Brockman, a writer and literary agent himself, believes that the best scientific work ranks as high as any other endeavor in the great achievements of the human mind. His title refers not to the coming together that Snow envisioned but a new culture in which scientists whose work transcends the barriers of their particular disciplines are taking their ideas directly to the public. Their books are bought and — contrary to common belief — read, Brockman asserts.

The main body of the book is divided into sections on evolutionary biology, computers and consciousness, cosmology and complex systems. Brockman interviewed the scientists and stitched their replies into essays on what they do. Anyone wanting to know where science is today could do a lot worse than read this compilation. Many of the names are familiar because they have been writing for the public: Stephen Jay Gould (Wonderful Life), Richard Dawkins (The Selfish Gene), Steven Pinker (The Language Instinct), Nicholas Humphrey (The Inner Eye), Roger Penrose (Shadows of the Mind), Alan Guth (The Inflationary Universe), Paul Davies (The Last Three Minutes) and Stuart Kauffman (coauthor of At Home in the Universe).

Before they get into what they do, however, most have a word or two to say about what has happened to the word "intellectual." Gould points out that the British Nobel Laureate Peter Medawar has "said it was unfair that a scientist who didn't know art and music pretty well was, among literary people, considered a dolt and a philistine, whereas literary people don't think they need to know any science in order to be considered educated."

Richard Dawkins: "I do feel somewhat paranoid about what I think of as a hijacking by literary people of the intellectual media."

Paul Davies: "Few intellectuals in Britain make any attempt to understand science, and clearly feel out of their depth with the issues being presented in recent books such as Stephen Hawking's A Brief History of Time. Some of the backlash seems to stem from a sense of helplessness in the face of this ignorance. 'I'm well educated,' they say, 'and I can't make sense of this. Therefore it must be bunk!'"

Nicholas Humphrey: "There's terror among the British intelligentsia that culture has passed them by.
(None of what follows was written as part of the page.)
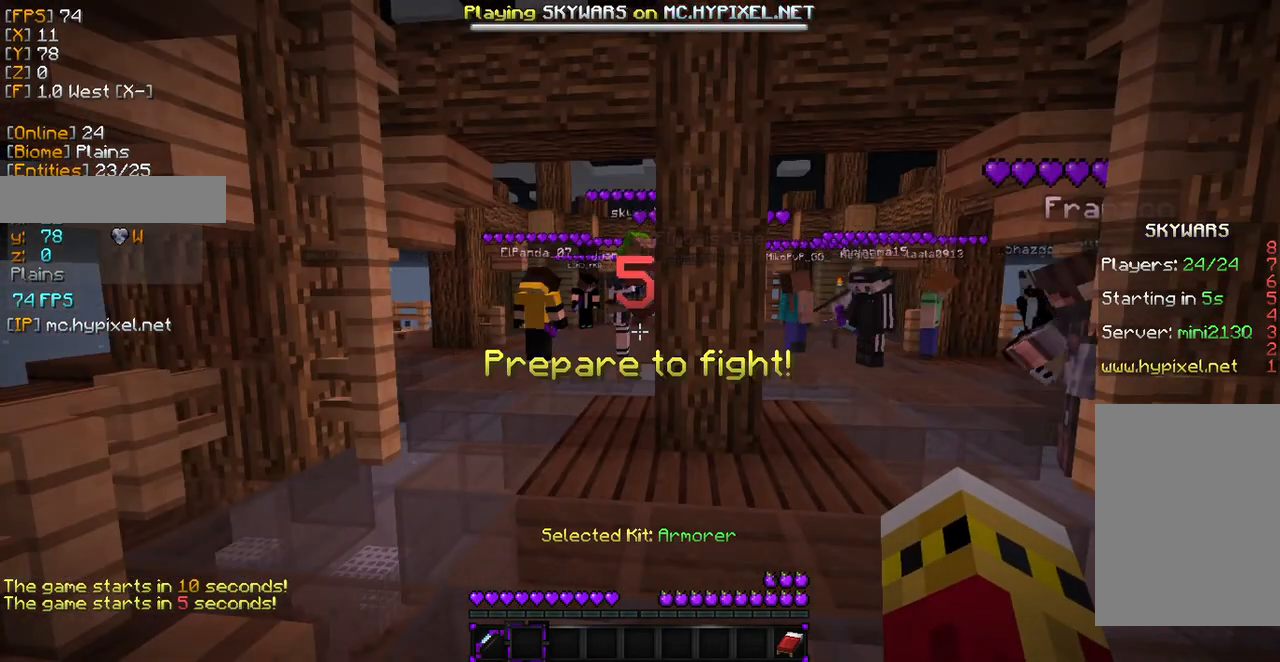
{"keys": [], "mouse": [], "events": []}
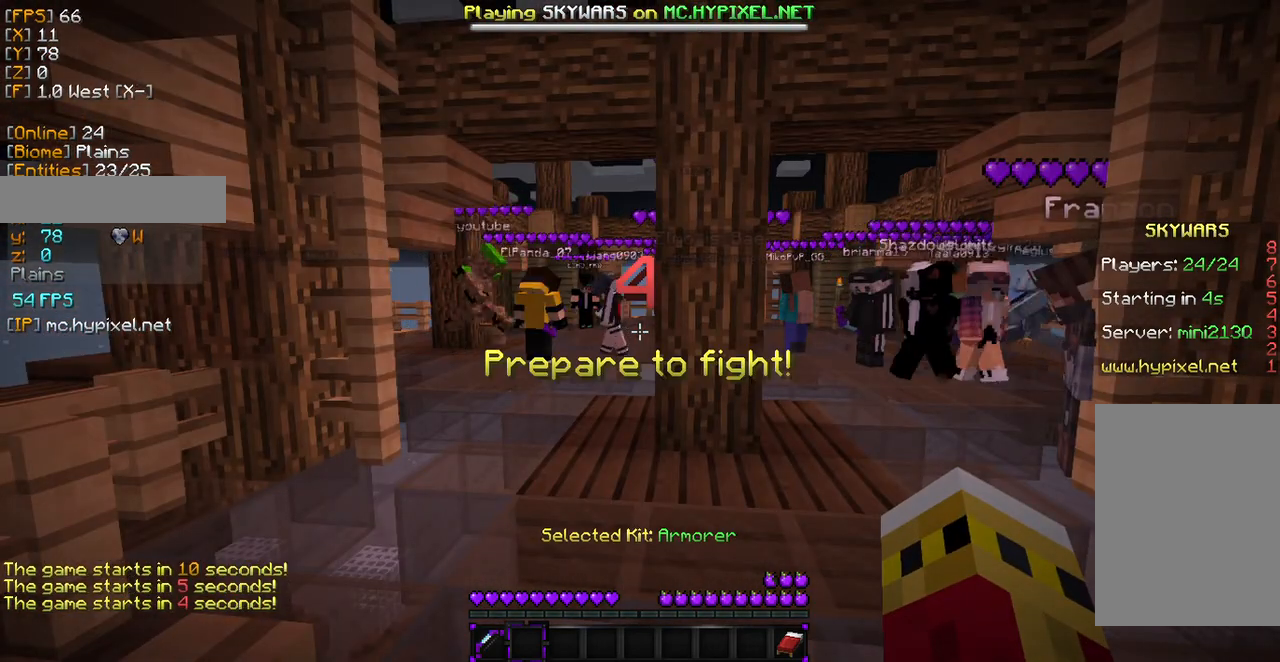
{"keys": [], "mouse": [], "events": []}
They went to school, learned their classics, learned their English literature, thought of scientists as some kind of nerds. What went on in the chemistry or biology labs was beneath contempt for these intellectuals who were in touch with Plato and Aristotle and Julius Caesar. Such people, who are used to being dominant in our culture, are suddenly scared."

Now science cannot tell us everything. Molecular biologists will never be able to explain the U.S. submarine commander in World War II who, under attack and badly wounded in the conning tower, ordered his crew to "take her down." But scientists have looked at the world with wonder, and they can tell us that the world is more wonderful than we ever imagined. Serious physicists are saying it may be possible to create a universe in the laboratory out of no more than 20 pounds of matter. Brockman charges that the culture of the people we now think of as the American intellectuals "is chiefly characterized by comment on comments." But it would seem that the most original, most exciting work of the mind these days is being done by scientists, and that if anyone should be included in the ranks of the intellectuals, they should.